A construção do terminal portuário das Lajes coloca em estado de alerta diversas organizações e coletivos que se preocupam com a manutenção da biodiversidade na Amazônia e com a qualidade de vida das pessoas que habitam nesta região.
Trata-se de um projeto que está sendo articulado de forma silenciosa pela empresa Lajes Logística S/A e poderes públicos (Governo do Estado do Amazonas, Prefeitura Municipal de Manaus e Superintendência da Zona Franca de Manaus), além de entidades empresariais, como a Federação das Indústrias do Estado do Amazonas e o Centro dos Dirigentes Logistas, visando instalar um porto fluvial na margem esquerda do Rio Negro, em prejuízo do complexo natural do Encontro das Águas e comunidades do entorno.
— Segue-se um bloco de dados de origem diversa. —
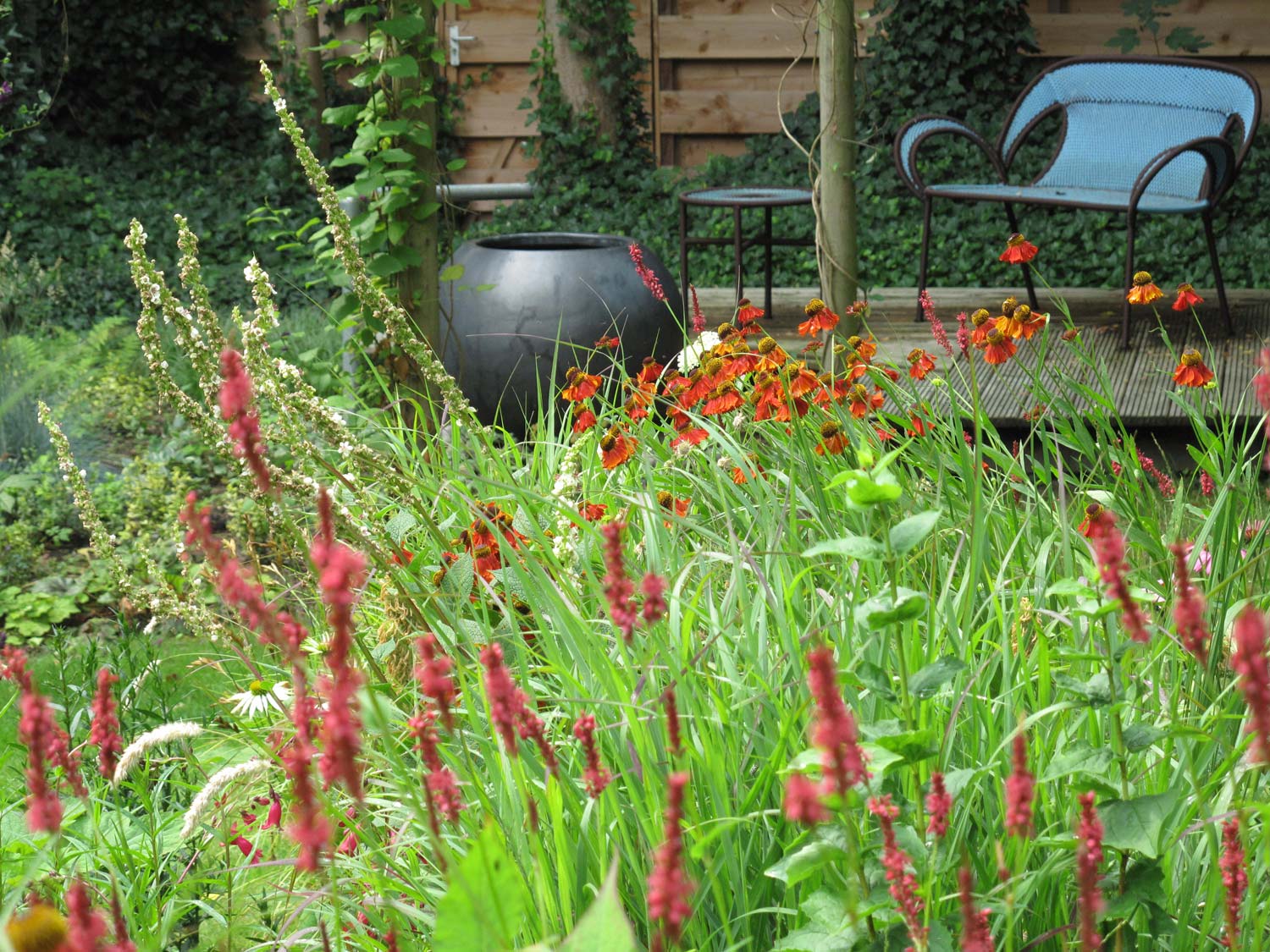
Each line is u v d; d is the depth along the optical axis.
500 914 0.95
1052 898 1.59
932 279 9.48
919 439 2.86
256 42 12.02
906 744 1.34
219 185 11.30
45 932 0.83
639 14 11.38
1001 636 1.89
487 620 2.05
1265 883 1.65
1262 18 10.34
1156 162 5.55
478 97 11.69
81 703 2.61
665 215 10.85
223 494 5.33
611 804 1.65
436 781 1.19
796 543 2.27
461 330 5.07
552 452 3.15
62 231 10.17
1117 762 1.55
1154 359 5.33
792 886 1.61
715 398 2.88
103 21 11.41
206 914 2.13
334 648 0.91
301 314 8.66
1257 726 0.88
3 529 4.89
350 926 1.81
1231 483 2.30
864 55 11.01
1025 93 7.11
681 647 1.85
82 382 6.34
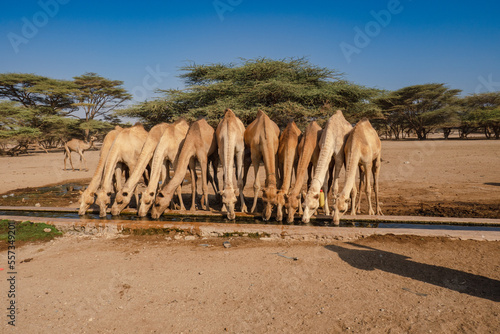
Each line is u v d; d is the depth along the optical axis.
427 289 4.29
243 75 22.72
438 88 51.34
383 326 3.53
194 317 3.78
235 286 4.48
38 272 4.99
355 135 6.92
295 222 6.89
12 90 44.94
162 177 8.05
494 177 12.98
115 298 4.21
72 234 6.80
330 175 8.35
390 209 8.55
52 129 44.75
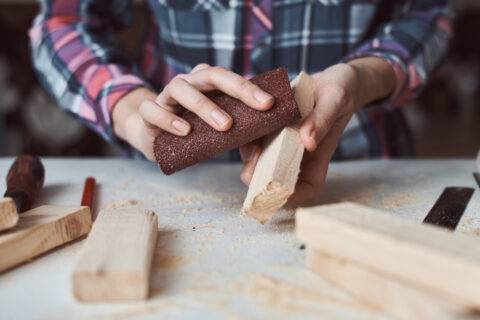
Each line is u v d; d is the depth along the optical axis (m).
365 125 0.82
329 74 0.56
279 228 0.50
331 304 0.37
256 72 0.80
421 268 0.34
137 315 0.37
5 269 0.43
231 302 0.38
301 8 0.77
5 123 1.64
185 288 0.40
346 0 0.77
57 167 0.72
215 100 0.50
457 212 0.53
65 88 0.72
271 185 0.43
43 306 0.38
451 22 0.81
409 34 0.74
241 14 0.78
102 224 0.45
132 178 0.68
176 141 0.50
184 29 0.79
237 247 0.46
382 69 0.67
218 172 0.70
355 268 0.38
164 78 0.85
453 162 0.73
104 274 0.37
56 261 0.44
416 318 0.34
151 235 0.44
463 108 2.40
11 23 1.59
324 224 0.38
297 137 0.47
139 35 1.59
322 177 0.54
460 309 0.33
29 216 0.47
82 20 0.80
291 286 0.39
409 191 0.61
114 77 0.68
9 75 1.61
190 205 0.58
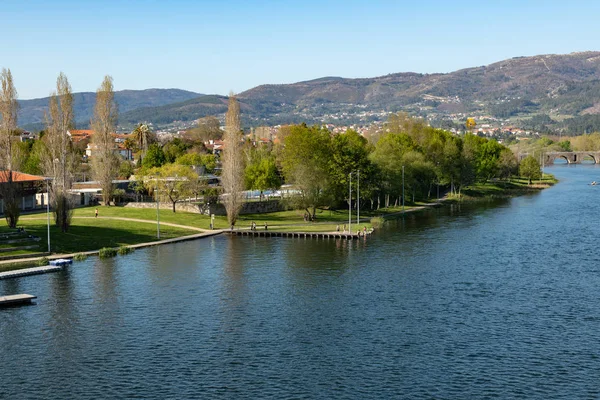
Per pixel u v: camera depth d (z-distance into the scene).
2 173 137.25
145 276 111.38
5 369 71.56
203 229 159.38
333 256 129.62
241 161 165.75
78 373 70.56
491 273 113.88
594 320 87.38
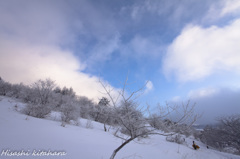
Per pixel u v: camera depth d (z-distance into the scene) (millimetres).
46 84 16625
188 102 2586
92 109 25406
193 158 9141
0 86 24984
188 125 2475
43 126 6652
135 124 2785
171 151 9305
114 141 7551
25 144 3791
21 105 14078
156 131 2738
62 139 5129
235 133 19047
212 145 21859
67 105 11453
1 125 4965
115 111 2850
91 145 5277
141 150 6895
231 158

Além de descaracterizar o espetáculo natural do famoso “encontro das águas” do Rio Negro com as do Rio Solimões, as obras afetarão irremediavelmente a existência de diversas espécies vivas da fauna e da flora locais. O empreendimento também produzirá impactos negativos para vida de comunidades humanas, como o Bairro Colônia Antônio Aleixo, na medida em que ameaçará atividades pesqueiras e turísticas e causará danos à bacia do Puraquequara, contaminando as suas águas.
Seguindo a lógica de boa parte dos projetos implantados na Amazônia, esta obra evidencia a indiferença dos poderes públicos e das grandes empresas capitalistas em relação aos efeitos negativos de suas invenções no meio ambiente. Trata-se de ignorar a variabilidade dos organismos vivos do entorno do Encontro das Águas, assim como o seu dinamismo vital e os complexos ecológicos dos quais eles fazem parte, optando por uma visão estreita e utilitarista que reduz todas as coisas à ótica econômica em nome da ideologia do progresso.
A diminuição da diversidade afeta as adaptações dos seres vivos às perturbações. Portanto, a biodiversidade tem um papel ecológico fundamental para os processos de regulação dos ciclos bioquímicos e para a sobrevivência da humanidade. Intervenções reguladas exclusivamente pela racionalidade economicista costumam causar danos ao dinamismo vital subjacente aos ecossistemas naturais prejudicando a qualidade da vida humana, sobretudo, das populações mais pobres.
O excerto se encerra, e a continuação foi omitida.